By Peter Finney Jr., Clarion Herald
A change in state law regulating the Tuition Donation Rebate (TDR) Program allows individuals and companies to shift their state tax liability into an easy way to fund scholarships for children of low-income families to attend Catholic or other private schools, said Peter Quirk, development director for the Archdiocese of New Orleans.
Effective Jan. 1, 2018, a revised state law took effect, changing the TDR program from its original establishment as a tax “rebate” program to a tax “credit” program, Quirk said.
“The way it works now is if a person who wants to support having a kid from a low-income family move from a public school to any private school, that person can make a donation to one of the (nonprofit) organizations that administer the program,” Quirk said.
The two nonprofits – ACE Scholarships Louisiana and Arete Scholars Louisiana – accept the applications and administer the programs. Last year, the TDR program paid for 685 students to attend Catholic elementary and secondary schools. Quirk said he hopes the new law will allow 1,800 children to go to Catholic schools in the archdiocese in 2018-19.
Funding for the program comes through private and corporate donations.
For example, Quirk said, if a person has a $5,000 tax liability with the state of Louisiana, “he could give us $5,000 and not pay any state taxes. It washes out the state taxes, plus they get a federal tax write-off because it’s going to 501(c)(3)s (nonprofits) and serves as a deferral of (federal) income tax.”
“It’s a great deal,” Quirk said. “Basically, if you believe in giving a child the opportunity of school choice, it’s a no-brainer.”
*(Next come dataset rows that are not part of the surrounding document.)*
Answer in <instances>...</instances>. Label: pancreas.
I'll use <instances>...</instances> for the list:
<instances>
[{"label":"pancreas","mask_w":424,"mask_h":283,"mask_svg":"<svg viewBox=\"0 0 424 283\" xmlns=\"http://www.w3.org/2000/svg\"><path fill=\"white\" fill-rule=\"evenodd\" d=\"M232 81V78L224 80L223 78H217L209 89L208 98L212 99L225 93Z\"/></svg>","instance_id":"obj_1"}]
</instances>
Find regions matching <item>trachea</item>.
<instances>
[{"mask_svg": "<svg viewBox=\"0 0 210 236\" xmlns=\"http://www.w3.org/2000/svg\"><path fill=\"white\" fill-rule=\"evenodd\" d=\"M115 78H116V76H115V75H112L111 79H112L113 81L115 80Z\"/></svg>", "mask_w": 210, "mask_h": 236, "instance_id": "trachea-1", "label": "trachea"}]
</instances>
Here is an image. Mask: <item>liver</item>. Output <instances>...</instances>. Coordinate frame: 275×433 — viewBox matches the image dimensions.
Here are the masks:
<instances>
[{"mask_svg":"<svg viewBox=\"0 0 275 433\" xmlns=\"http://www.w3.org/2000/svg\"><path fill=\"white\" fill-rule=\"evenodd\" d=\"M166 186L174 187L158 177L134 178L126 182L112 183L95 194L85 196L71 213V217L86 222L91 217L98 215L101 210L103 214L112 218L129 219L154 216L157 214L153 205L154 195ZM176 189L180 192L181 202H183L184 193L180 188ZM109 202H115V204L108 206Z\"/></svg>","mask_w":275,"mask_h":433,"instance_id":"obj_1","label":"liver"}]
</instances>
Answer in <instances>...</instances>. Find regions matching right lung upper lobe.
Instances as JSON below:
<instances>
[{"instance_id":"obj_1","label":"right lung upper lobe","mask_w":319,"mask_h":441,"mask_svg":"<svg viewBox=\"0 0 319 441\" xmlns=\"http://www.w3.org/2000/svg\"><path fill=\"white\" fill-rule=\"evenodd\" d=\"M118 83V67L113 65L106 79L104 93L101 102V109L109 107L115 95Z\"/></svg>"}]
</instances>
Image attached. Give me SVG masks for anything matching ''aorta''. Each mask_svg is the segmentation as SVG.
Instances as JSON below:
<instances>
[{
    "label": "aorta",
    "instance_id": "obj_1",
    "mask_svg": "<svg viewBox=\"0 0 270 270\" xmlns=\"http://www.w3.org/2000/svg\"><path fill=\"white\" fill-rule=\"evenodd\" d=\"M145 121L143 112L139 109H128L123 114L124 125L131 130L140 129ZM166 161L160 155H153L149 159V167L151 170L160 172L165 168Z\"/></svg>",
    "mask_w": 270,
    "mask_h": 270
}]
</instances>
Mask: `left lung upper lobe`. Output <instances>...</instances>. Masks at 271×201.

Quirk said he is making informational visits with certified public accountants in the area to make them aware of the state law in the hopes they will inform their clients of the option to help a low-income family get a better education for their children.
He also has visited with several law firms who have earned large payouts in the BP Oil settlement cases to make them aware of how they can help children get a better education.
“I feel very good about it,” Quirk said. “Last year, we could not fund all the applications we received. This year we think we will be able to fund the full 1,800, which would be about $7.5 million.”
The deadline to file state tax returns is May 15, but Quirk said many people regularly file extensions or pay quarterly estimated taxes at different times during the year, so the timing of when to take advantage of the program is not a critical factor.